Many defectors also complained about the "un-Islamic" or "corrupt" behavior of IS leaders. The "corruption" was not so much a criticism of the purported philosophy of IS rule, but rather how it was carried out: "Incidents of ‘corruption’ had to do with the conduct of individual commanders and ‘emirs’ who had mistreated their fighters and favored some over others," the report says. "While many [defectors] were willing to tolerate the hardships of war, they found it impossible to accept instances of unfairness, inequality, and racism, which they said went against everything the IS claimed to stand for."
Last, the report says a small number of defectors found that IS did not provide the "better life" that was promised to them during recruitment. Some of this was material – defectors said they had been promised "luxury goods and cars," and Western defectors found the lack of basic goods and electricity intolerable – but it also included their role in the jihad. While they had hoped to experience fighting on the front lines, they were instead assigned "dull" or undesirable tasks, including suicide bombing.
However, leaving the group is not easy. IS has its own internal police who crack down on dissent, and leaving the group is seen as a form of apostasy, which is punishable by death. Furthermore, even if a defector can escape IS territory, he or she is frequently from a provincial background, thus lacking family and friends any place other than their home, which is already known to IS. As such, defectors either must start a new life alone, or risk returning home where they are an easy target for reprisal by the group.
Furthermore, many countries are worried about returning jihadis and either forbid their reentry or imprison them for terrorism-related crimes.
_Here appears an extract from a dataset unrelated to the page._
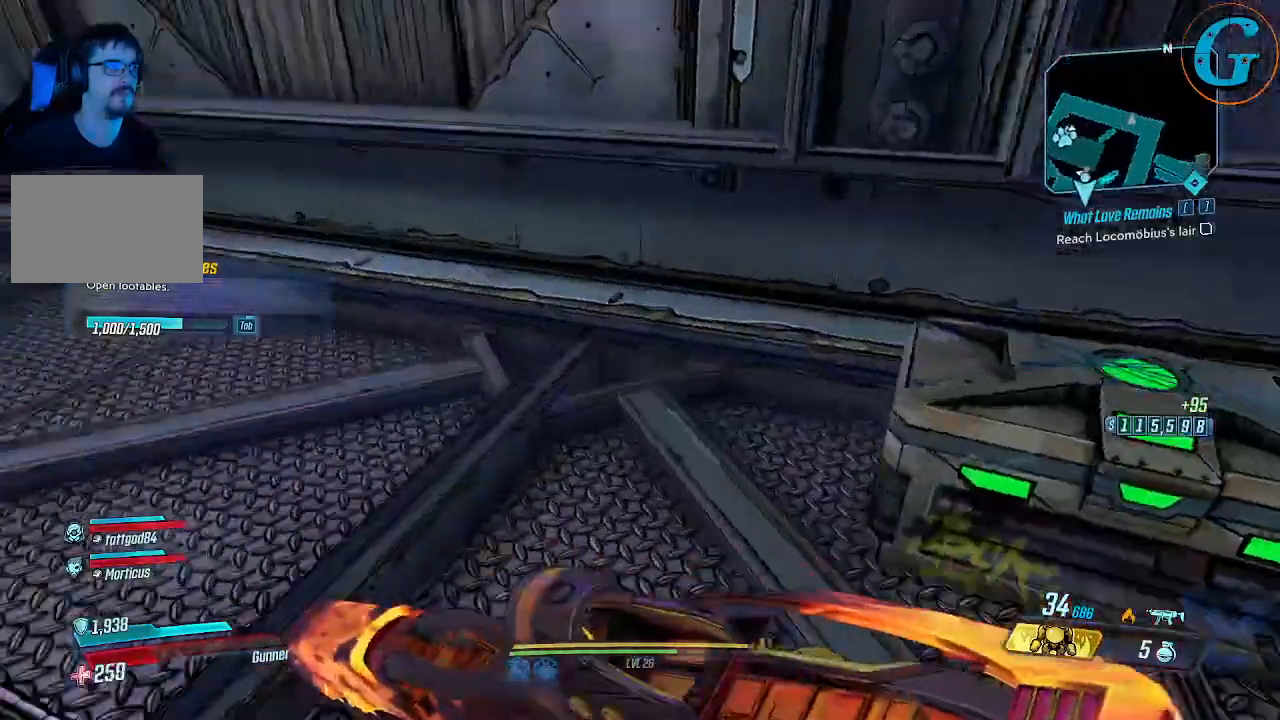
{"keys": ["w"], "mouse": [], "events": [[216, "e", "down"], [316, "e", "up"], [500, "w", "down"]]}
Thus defectors are forced to go underground and remain silent about their experiences within IS.
That, the report says, is a problem. In an article for CNN, the report's author, Peter Neumann, writes:
These stories matter. The defectors' very existence shatters the image of unity and determination that the group seeks to convey. Their narratives highlight the group's contradictions and hypocrisies. Their example may encourage others to follow, and their credibility can help deter wannabes from joining.
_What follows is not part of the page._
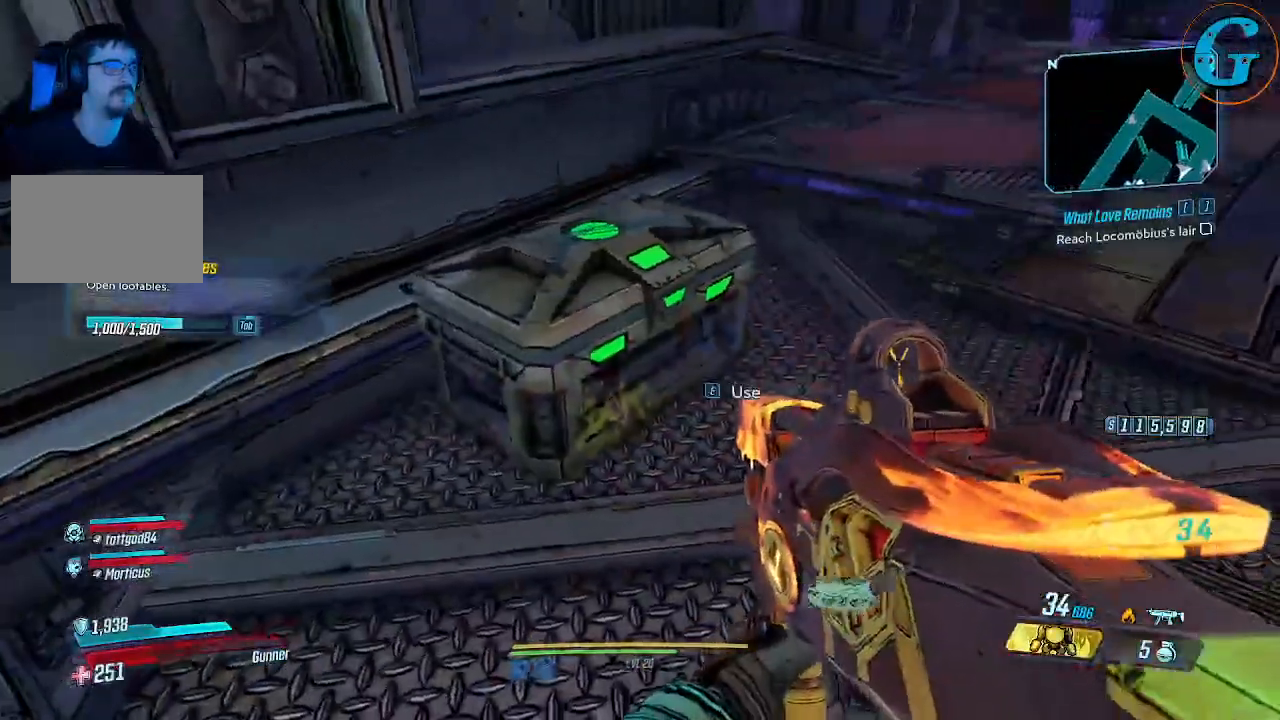
{"keys": [], "mouse": [], "events": [[233, "e", "down"], [233, "w", "up"], [383, "e", "up"]]}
But the threat of reprisal, both by IS and their own governments, keeps defectors silent. Mr. Neumann argues that instead "governments and civil society should recognize the defectors' value and make it easier for them to speak out. Where possible, governments should assist them in resettlement and ensure their safety."
He notes that "Not every defector is a saint, and not all of them are ready or willing to stand in the public spotlight." Many defectors, the report adds, still hold jihadi ideals and reject liberal democracy. It is also unclear how many such potential defectors there are within IS – the report described the 58 known cases as "a sizable number but likely only a fraction of those disillusioned, ready to defect, and/or willing to go public."
But "they need to be heard," Neumann writes.